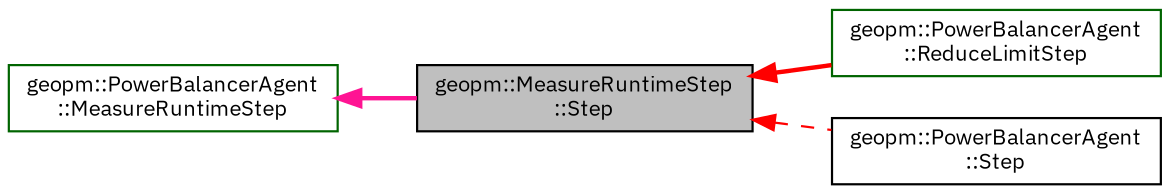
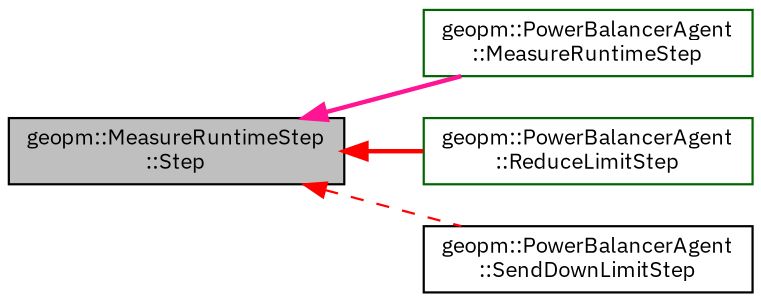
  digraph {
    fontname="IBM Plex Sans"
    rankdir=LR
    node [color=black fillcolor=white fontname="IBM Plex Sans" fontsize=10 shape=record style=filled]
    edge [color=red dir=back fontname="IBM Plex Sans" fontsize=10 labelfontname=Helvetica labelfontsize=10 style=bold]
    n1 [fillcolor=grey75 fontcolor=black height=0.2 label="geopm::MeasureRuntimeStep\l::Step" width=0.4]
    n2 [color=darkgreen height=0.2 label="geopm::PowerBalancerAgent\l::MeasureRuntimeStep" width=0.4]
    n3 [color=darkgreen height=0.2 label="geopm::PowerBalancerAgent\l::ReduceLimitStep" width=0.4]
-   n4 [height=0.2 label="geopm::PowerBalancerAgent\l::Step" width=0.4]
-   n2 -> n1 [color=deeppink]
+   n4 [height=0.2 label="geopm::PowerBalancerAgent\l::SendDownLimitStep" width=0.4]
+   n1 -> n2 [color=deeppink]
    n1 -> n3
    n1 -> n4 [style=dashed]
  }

§ **EXERCISE DESCRIPTION**
Please rewrite the records above with "darkgreen" changed to "navy" everywhere and everything else left as it is, omitting the pictures.

§ **RESULT**
  digraph {
    fontname="IBM Plex Sans"
    rankdir=LR
    node [color=black fillcolor=white fontname="IBM Plex Sans" fontsize=10 shape=record style=filled]
    edge [color=red dir=back fontname="IBM Plex Sans" fontsize=10 labelfontname=Helvetica labelfontsize=10 style=bold]
    n1 [fillcolor=grey75 fontcolor=black height=0.2 label="geopm::MeasureRuntimeStep\l::Step" width=0.4]
    n2 [color=navy height=0.2 label="geopm::PowerBalancerAgent\l::MeasureRuntimeStep" width=0.4]
    n3 [color=navy height=0.2 label="geopm::PowerBalancerAgent\l::ReduceLimitStep" width=0.4]
-   n4 [height=0.2 label="geopm::PowerBalancerAgent\l::Step" width=0.4]
-   n2 -> n1 [color=deeppink]
+   n4 [height=0.2 label="geopm::PowerBalancerAgent\l::SendDownLimitStep" width=0.4]
+   n1 -> n2 [color=deeppink]
    n1 -> n3
    n1 -> n4 [style=dashed]
  }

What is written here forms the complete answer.